Double Buffered

A Programmer’s View of Game Design, Development, and Culture

Good Old Games: WTF?

Posted by Ben Zeigler on September 22, 2010

Last Sunday, Good Old Games (GoG from now on, it’s a DRM-free digital game download service) announced it was abruptly closing. This was alarming to me, as I had enjoyed several of GoG’s packages (bought Master of Magic off them), but given the financial climate and rumors of acquisition I figured it had something to do losing licenses to older games or some sort of business disruption. They announced “On a technical note, this week we’ll put in place a solution to allow everyone to re-download their games.” but tons of other internet gaming companies have announced the same thing before abruptly closing, never to be seen again. People mentioned it may have been a weird hoax but that didn’t make any sense to me.

Imagine my surprise this morning when I see this was all a stupid PR trick for a relaunch of the site. Well I say surprise but what I really mean is irritation. First of all, why does launching a new version of a site take 5 days of downtime? During this downtime all of GoG’s customers were completely unable to access the games they already bought and paid for unless they happened to have them installed. Another big failure is in the original announcement. Looking back at the original announcement I can see what they were going for, but the language in it is 100% identical to what you would see when a company actually closes. It may have read as humorous to them but it read as deadly serious to everyone else. Also, the way they apologized did not come across as particularly sincere: dressed in monk robes in a weird YouTube video.

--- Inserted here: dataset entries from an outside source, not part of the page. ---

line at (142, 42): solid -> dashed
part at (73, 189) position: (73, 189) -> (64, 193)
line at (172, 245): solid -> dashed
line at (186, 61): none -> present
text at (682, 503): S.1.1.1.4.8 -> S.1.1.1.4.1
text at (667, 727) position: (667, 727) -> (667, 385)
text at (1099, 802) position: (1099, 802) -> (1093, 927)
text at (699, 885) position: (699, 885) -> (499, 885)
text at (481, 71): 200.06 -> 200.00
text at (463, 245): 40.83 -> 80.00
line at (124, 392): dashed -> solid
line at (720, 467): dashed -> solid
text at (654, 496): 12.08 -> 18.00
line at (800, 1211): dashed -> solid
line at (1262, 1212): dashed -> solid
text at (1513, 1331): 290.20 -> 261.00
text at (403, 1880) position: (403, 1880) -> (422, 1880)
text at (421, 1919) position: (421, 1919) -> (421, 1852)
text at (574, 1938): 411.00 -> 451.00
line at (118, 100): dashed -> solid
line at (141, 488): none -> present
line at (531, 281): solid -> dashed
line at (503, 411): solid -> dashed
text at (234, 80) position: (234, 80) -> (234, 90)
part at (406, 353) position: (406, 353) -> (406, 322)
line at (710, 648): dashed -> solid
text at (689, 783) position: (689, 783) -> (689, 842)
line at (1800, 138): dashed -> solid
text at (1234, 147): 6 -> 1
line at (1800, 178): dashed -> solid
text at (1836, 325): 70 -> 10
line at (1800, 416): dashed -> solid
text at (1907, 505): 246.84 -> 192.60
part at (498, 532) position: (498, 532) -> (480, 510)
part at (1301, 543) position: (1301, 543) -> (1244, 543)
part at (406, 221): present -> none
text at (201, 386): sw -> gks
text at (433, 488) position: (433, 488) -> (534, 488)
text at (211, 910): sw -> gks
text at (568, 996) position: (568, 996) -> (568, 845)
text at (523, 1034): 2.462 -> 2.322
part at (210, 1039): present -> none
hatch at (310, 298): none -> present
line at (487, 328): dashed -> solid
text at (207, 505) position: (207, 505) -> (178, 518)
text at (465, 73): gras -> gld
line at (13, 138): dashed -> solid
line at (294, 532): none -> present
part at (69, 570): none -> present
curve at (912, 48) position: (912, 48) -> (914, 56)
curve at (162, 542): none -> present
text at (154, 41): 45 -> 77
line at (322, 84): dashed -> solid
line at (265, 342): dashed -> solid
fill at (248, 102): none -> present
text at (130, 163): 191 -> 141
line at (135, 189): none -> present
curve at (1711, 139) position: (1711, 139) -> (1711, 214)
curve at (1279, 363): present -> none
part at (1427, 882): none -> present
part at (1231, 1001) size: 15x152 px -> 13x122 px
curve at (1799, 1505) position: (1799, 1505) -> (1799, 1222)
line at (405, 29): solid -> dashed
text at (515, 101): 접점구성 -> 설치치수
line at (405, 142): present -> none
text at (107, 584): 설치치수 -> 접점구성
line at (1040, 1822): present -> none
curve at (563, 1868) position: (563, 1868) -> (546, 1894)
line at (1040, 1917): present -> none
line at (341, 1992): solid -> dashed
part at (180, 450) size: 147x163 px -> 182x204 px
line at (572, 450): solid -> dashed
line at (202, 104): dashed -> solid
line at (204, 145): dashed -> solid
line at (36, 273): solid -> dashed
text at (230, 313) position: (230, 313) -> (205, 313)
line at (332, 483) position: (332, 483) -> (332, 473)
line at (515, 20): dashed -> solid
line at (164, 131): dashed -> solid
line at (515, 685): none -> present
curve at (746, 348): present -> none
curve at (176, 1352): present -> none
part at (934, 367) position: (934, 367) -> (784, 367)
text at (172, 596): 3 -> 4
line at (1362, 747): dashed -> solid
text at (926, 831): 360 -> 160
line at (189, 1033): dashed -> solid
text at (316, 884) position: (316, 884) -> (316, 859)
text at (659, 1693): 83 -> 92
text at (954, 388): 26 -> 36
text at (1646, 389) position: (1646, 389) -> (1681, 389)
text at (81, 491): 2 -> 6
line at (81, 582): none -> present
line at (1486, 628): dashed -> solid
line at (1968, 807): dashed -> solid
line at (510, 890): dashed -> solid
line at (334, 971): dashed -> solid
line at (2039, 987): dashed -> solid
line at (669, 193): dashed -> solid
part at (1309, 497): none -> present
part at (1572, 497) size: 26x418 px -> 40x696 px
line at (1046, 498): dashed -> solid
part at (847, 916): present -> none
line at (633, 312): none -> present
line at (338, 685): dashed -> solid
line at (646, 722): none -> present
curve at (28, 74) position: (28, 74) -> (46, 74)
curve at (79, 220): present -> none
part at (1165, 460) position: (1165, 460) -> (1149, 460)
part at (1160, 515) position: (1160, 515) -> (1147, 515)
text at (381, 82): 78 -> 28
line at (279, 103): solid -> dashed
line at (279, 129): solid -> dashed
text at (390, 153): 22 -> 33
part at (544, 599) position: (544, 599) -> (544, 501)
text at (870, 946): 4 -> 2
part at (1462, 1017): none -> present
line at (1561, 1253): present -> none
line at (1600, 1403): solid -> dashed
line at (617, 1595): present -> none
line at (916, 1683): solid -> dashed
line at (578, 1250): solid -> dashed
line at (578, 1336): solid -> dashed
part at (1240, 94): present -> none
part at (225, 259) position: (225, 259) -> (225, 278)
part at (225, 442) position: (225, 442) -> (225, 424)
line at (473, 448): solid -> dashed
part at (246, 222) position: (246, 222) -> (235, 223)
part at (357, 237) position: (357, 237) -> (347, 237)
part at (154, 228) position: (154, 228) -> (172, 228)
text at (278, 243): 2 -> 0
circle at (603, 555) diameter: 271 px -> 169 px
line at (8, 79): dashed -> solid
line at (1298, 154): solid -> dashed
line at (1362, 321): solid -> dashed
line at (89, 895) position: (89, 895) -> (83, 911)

There are a few things that don’t make for very funny corporate hoaxes, and death is one of them. The whole idea of a service like GoG is that it needs to be reliable, because you are purchasing theoretically lifetime access to games as well as becoming emotionally attached to the service as an entity. GoG has spent years building up positive word of mouth and emotional connection, and they severed those connections the same way as if a friend sent you a serious-sounding suicide note, wouldn’t answer his phone for 6 days and showed up in a clown suit saying “Just kidding! Check out my new suit.” It’s a bit amusing, but it doesn’t really make you inclined to lend him $100 the next time he says he needs help. In the back of your mind there’s always a bit of doubt about them: Was that the only way they knew how to get your attention? Can I really trust them with my personal information? Are they lying to me right now?

When a company builds a personal relationship with their customers (which GoG definitely did, by trading on nostalgia and using social media effectively), it’s up to them to realize the gravity and importance of that relationship. Screwing with the emotions of a friend just because you want attention is a good way to lose friends. I’d be very reluctant to buy anything off of GoG until they prove their trust to me again, and based on twitter and message boards 90% of their core audience feels the same way.

One Response to “Good Old Games: WTF?”

  1. Stuart said

    I completely agree. It was a truly bizarre public relations move on their part. Reliability is king, especially on the web. I can only imagine they were thinking something like, “Hey this prank will get us lots of attention, and none of our customers will mind too much, right?” Which, to be blunt, would be a really stupid thing to think. Getting your customers into a routine that actually includes patronizing your business is a costly and time-consuming process. Breaking that routine on purpose is commercial suicide. Absurd. Just absurd.